In November 1825, three large oil paintings by a relatively unknown artist appeared in a New York City gallery window. The three works, featuring dramatic landscapes from locations in upstate New York, immediately attracted critical acclaim. “This youth has done at once, and without instruction, what I can not do after fifty years of practice,” exclaimed one prominent American artist.
The creator of those three works was a young English immigrant named Thomas Cole. Over the course of the next two decades, Cole revolutionized the field of American landscape painting. He gave rise to a style of painting that later become known as the Hudson River School. In the process, the young self-taught artist helped Americans rethink their relationship with the natural world around them. He revealed connections between that landscape and America’s national identity.
Wild Land explores the story of Thomas Cole’s role as an artistic and cultural pioneer who helped give rise to the emerging concept of the American nation. How did this young Englishman see something in the American wilderness that many Americans themselves did not yet see?

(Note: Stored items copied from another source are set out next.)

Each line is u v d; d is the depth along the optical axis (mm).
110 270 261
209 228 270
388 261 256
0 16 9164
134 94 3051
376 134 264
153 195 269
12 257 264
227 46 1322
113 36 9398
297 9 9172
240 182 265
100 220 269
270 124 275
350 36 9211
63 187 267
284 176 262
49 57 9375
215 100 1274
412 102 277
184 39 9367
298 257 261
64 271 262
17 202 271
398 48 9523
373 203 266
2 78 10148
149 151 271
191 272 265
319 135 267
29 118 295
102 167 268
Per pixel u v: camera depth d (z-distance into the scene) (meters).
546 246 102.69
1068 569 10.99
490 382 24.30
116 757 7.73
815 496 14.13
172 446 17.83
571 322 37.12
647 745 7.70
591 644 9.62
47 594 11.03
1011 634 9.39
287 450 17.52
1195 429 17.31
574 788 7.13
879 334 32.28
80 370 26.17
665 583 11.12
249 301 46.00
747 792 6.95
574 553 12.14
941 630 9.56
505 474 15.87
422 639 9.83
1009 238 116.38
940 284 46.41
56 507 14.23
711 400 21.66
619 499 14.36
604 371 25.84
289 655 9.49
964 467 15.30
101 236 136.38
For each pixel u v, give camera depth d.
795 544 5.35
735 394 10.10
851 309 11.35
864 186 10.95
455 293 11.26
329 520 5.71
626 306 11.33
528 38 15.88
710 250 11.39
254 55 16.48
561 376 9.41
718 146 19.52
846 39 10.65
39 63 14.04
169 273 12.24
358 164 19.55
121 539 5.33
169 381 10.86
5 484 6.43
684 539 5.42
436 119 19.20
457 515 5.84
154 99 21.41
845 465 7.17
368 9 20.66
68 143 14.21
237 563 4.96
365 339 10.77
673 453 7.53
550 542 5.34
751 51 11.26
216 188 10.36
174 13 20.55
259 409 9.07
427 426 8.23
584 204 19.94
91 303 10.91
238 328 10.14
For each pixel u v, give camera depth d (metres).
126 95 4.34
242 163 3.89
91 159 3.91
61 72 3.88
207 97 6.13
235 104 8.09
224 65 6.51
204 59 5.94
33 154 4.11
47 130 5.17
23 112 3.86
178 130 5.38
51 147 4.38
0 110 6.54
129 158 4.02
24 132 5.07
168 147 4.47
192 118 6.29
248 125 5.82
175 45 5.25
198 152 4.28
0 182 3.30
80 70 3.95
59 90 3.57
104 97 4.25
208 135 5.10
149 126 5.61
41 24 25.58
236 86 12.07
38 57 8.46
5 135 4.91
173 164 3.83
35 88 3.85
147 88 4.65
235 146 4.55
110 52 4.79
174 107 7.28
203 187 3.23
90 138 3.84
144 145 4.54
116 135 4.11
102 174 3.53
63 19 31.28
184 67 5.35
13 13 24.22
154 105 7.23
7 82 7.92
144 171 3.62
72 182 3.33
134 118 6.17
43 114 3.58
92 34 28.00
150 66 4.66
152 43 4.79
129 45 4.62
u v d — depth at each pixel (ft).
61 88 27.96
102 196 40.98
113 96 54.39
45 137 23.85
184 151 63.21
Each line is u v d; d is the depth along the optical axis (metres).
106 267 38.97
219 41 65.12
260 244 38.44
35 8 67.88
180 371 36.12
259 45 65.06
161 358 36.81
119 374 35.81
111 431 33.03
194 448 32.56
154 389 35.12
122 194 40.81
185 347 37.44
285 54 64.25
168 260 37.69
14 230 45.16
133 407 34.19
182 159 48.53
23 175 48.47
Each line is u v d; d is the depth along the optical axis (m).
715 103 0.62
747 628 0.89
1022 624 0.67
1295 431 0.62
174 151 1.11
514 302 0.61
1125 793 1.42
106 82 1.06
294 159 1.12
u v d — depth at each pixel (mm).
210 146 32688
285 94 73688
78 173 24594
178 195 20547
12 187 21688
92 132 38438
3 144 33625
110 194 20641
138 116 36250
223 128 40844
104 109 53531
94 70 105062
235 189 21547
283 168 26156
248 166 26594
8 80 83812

Using a combination of large-scale banner graphics, immersive environments, media features, and other interactive strategies, Wild Land takes audiences on a journey with Cole through the story of his creative process. From an itinerant portrait artist to the founder of the Hudson River
School, how did this landscape artist transform sketches from nature into a new vision of the wilderness? Visitors will examine how the meaning of nature has changed over time into a source for creative and intellectual inspiration. And just as Thomas Cole did, visitors will explore the concept of preservation and how societies come to value and live in balance with natural resources. In concluding the exhibit, visitors are left to contemplate whether Cole’s premature death may have signified a beginning of an American artistic legacy and an identity as a nation inextricably tied to nature.